# I think I have it sorted... (shortened significantly!)



## makmakmob (Apr 5, 2008)

I took what you guys said to heart during my last post and set about thinking more heavily about races. I have a couple. not all of them really 'furries' so to speak. I wanted be sure that this setting would still be furry enough for FA.

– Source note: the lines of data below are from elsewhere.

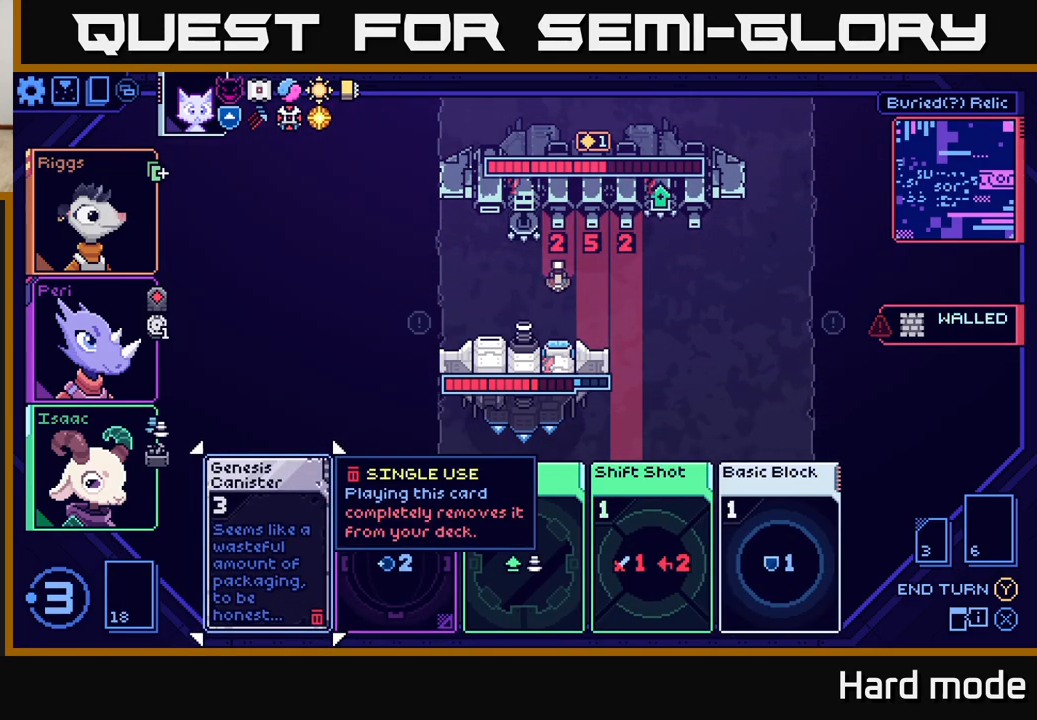
{"buttons": [], "left_stick": "right", "events": [[350, "left_stick", "right"]]}
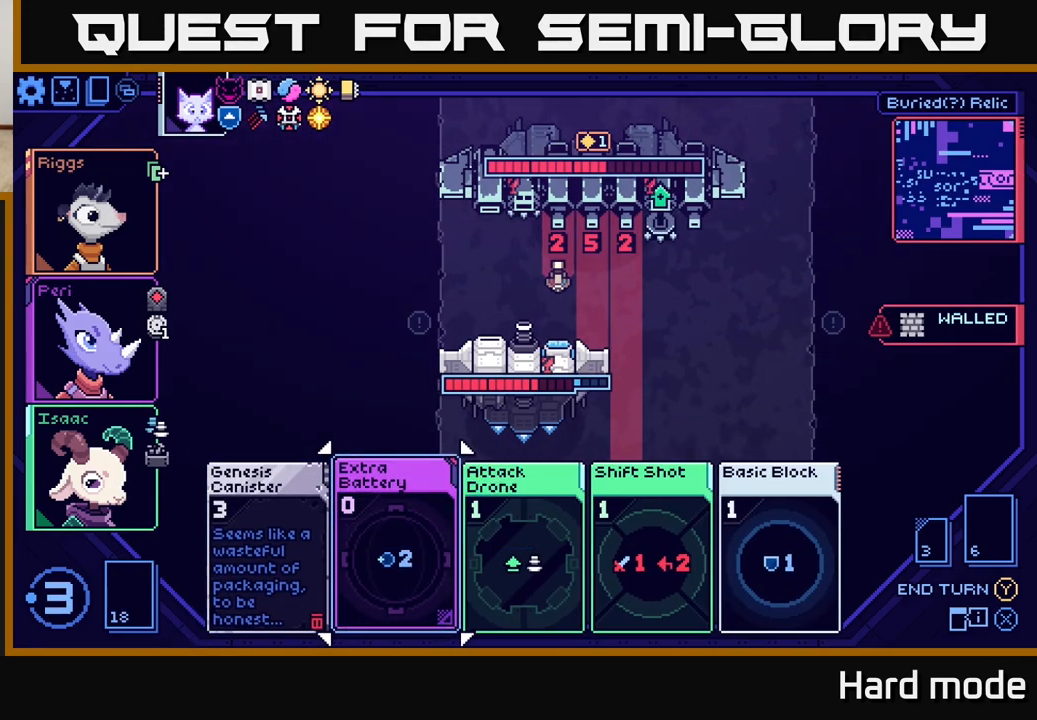
{"buttons": [], "left_stick": "right", "events": [[17, "left_stick", "center"], [133, "left_stick", "right"], [300, "left_stick", "center"], [400, "left_stick", "right"]]}
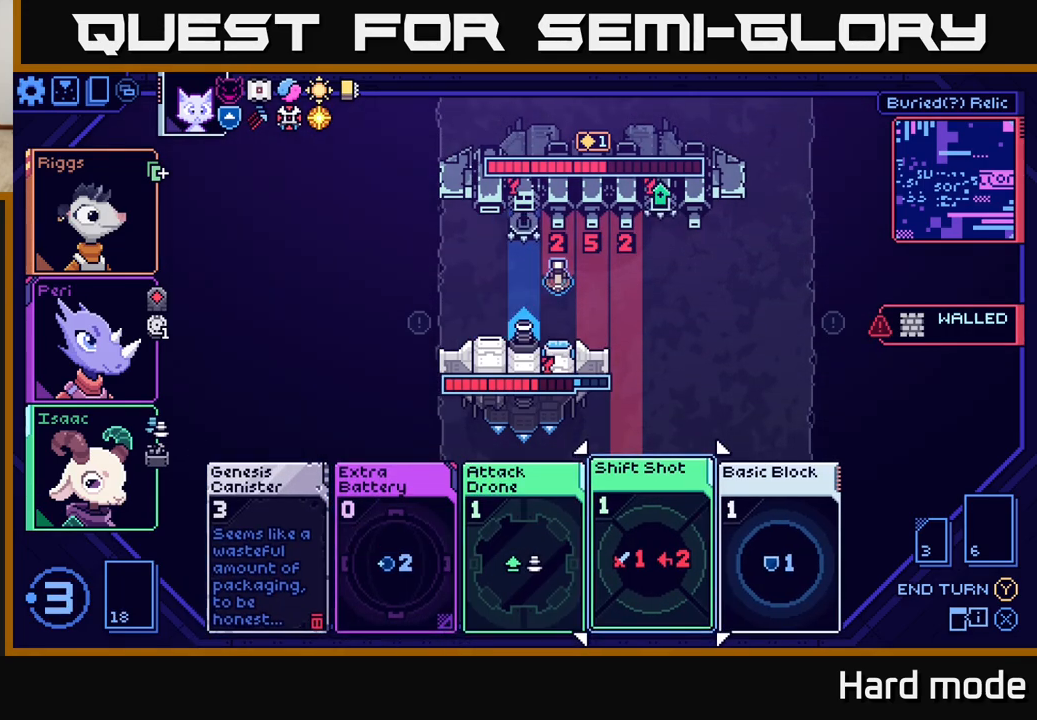
{"buttons": [], "left_stick": "center", "events": [[67, "left_stick", "center"]]}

there are humans, two alien races and three furry ones, there are also two races which are 'half anthro'. the furries play abig part but so do humans and one of the alien races.

is this alright?

edited to get rid of tl;dr crap


----------



## makmakmob (Apr 7, 2008)

*RE: I think I have it sorted...*

First to reply gets a cookie!
plz?


----------



## Kindar (Apr 8, 2008)

if all you're worried about is the story being furry enough to be posted on FA, I'll point out that some of the stories I post on FA have no furry content at all, and no one has indicated they had a problem with them.


----------



## Rhainor (Apr 8, 2008)

Kindar said:
			
		

> if all you're worried about is the story being furry enough to be posted on FA, I'll point out that some of the stories I post on FA have no furry content at all, and *no one has indicated they had a problem with them.*



Nor would they, purely on the basis of furry content, have any grounds to.  Fur Affinity is not a site _for furry stuff_, it is a site for stuff (of any sort*) _created by or of interest to people who like_ furry stuff, whether the specific stuff in question is furry or not.



_* (so long as it does not violate the ToS, which is there primarily to avoid legal tangles.)_


----------



## makmakmob (May 2, 2008)

WTF?! WHY IS THIS USELESS THREAD STICKIED? WHY ARE OTHER USELESS THREADS STICKIED?! WHY AREN'T YOU STOMPING THOSE STICKIED THREAD'S GUTS OUT?!

OMGWTFBBQ! D:


----------